◆ DÉTAILS DE L'EXERCICE:
Transcrivez toutes les entrées ci-dessous sous forme de liste JSON de chaînes, une chaîne par ligne, en omettant les lignes vides.

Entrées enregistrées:
__________________________________________________
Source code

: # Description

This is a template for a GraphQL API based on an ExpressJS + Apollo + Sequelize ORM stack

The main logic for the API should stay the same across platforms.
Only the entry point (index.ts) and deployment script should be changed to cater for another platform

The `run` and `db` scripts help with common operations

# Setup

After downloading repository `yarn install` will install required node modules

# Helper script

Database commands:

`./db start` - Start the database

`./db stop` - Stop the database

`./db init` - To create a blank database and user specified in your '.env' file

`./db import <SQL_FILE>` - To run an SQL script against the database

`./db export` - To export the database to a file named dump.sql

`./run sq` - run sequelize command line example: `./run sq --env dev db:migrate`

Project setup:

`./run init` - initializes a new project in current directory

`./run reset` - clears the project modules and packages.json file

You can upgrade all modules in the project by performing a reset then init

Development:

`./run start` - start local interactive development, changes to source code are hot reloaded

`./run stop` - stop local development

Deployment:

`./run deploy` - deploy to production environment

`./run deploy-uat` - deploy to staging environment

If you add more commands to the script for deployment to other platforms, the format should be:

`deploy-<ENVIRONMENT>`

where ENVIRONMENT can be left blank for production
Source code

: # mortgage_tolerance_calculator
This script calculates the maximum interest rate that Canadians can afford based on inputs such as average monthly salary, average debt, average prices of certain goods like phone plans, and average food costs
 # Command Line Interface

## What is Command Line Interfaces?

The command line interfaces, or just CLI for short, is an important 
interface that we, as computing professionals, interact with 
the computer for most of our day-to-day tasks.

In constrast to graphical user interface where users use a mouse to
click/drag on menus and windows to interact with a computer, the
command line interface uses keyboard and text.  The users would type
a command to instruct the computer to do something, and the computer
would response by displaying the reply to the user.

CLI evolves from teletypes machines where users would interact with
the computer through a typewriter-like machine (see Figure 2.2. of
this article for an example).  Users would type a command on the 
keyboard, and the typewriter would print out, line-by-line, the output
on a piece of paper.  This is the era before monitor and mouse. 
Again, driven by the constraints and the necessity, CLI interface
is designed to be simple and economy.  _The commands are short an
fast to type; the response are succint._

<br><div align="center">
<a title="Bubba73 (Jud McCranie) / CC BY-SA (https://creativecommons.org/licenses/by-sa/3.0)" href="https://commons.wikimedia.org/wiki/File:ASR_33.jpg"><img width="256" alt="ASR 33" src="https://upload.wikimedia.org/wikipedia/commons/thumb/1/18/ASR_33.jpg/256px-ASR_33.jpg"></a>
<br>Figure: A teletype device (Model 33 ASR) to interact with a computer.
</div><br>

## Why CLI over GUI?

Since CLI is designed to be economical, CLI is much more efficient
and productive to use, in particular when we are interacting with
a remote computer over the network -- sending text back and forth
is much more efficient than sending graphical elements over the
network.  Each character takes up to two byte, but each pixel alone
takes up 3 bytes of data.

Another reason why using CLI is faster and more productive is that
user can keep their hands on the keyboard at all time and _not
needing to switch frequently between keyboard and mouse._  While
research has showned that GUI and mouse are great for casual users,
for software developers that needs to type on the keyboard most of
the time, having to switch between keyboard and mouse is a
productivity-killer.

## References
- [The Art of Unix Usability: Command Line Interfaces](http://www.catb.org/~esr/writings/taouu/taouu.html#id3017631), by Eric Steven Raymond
__________________________________________________
◆ ZONE DE RÉPONSE:
[
  "Source code",
  ": # Description",
  "This is a template for a GraphQL API based on an ExpressJS + Apollo + Sequelize ORM stack",
  "The main logic for the API should stay the same across platforms.",
  "Only the entry point (index.ts) and deployment script should be changed to cater for another platform",
  "The `run` and `db` scripts help with common operations",
  "# Setup",
  "After downloading repository `yarn install` will install required node modules",
  "# Helper script",
  "Database commands:",
  "`./db start` - Start the database",
  "`./db stop` - Stop the database",
  "`./db init` - To create a blank database and user specified in your '.env' file",
  "`./db import <SQL_FILE>` - To run an SQL script against the database",
  "`./db export` - To export the database to a file named dump.sql",
  "`./run sq` - run sequelize command line example: `./run sq --env dev db:migrate`",
  "Project setup:",
  "`./run init` - initializes a new project in current directory",
  "`./run reset` - clears the project modules and packages.json file",
  "You can upgrade all modules in the project by performing a reset then init",
  "Development:",
  "`./run start` - start local interactive development, changes to source code are hot reloaded",
  "`./run stop` - stop local development",
  "Deployment:",
  "`./run deploy` - deploy to production environment",
  "`./run deploy-uat` - deploy to staging environment",
  "If you add more commands to the script for deployment to other platforms, the format should be:",
  "`deploy-<ENVIRONMENT>`",
  "where ENVIRONMENT can be left blank for production",
  "Source code",
  ": # mortgage_tolerance_calculator",
  "This script calculates the maximum interest rate that Canadians can afford based on inputs such as average monthly salary, average debt, average prices of certain goods like phone plans, and average food costs",
  " # Command Line Interface",
  "## What is Command Line Interfaces?",
  "The command line interfaces, or just CLI for short, is an important ",
  "interface that we, as computing professionals, interact with ",
  "the computer for most of our day-to-day tasks.",
  "In constrast to graphical user interface where users use a mouse to",
  "click/drag on menus and windows to interact with a computer, the",
  "command line interface uses keyboard and text.  The users would type",
  "a command to instruct the computer to do something, and the computer",
  "would response by displaying the reply to the user.",
  "CLI evolves from teletypes machines where users would interact with",
  "the computer through a typewriter-like machine (see Figure 2.2. of",
  "this article for an example).  Users would type a command on the ",
  "keyboard, and the typewriter would print out, line-by-line, the output",
  "on a piece of paper.  This is the era before monitor and mouse. ",
  "Again, driven by the constraints and the necessity, CLI interface",
  "is designed to be simple and economy.  _The commands are short an",
  "fast to type; the response are succint._",
  "<br><div align=\"center\">",
  "<a title=\"Bubba73 (Jud McCranie) / CC BY-SA (https://creativecommons.org/licenses/by-sa/3.0)\" href=\"https://commons.wikimedia.org/wiki/File:ASR_33.jpg\"><img width=\"256\" alt=\"ASR 33\" src=\"https://upload.wikimedia.org/wikipedia/commons/thumb/1/18/ASR_33.jpg/256px-ASR_33.jpg\"></a>",
  "<br>Figure: A teletype device (Model 33 ASR) to interact with a computer.",
  "</div><br>",
  "## Why CLI over GUI?",
  "Since CLI is designed to be economical, CLI is much more efficient",
  "and productive to use, in particular when we are interacting with",
  "a remote computer over the network -- sending text back and forth",
  "is much more efficient than sending graphical elements over the",
  "network.  Each character takes up to two byte, but each pixel alone",
  "takes up 3 bytes of data.",
  "Another reason why using CLI is faster and more productive is that",
  "user can keep their hands on the keyboard at all time and _not",
  "needing to switch frequently between keyboard and mouse._  While",
  "research has showned that GUI and mouse are great for casual users,",
  "for software developers that needs to type on the keyboard most of",
  "the time, having to switch between keyboard and mouse is a",
  "productivity-killer.",
  "## References",
  "- [The Art of Unix Usability: Command Line Interfaces](http://www.catb.org/~esr/writings/taouu/taouu.html#id3017631), by Eric Steven Raymond"
]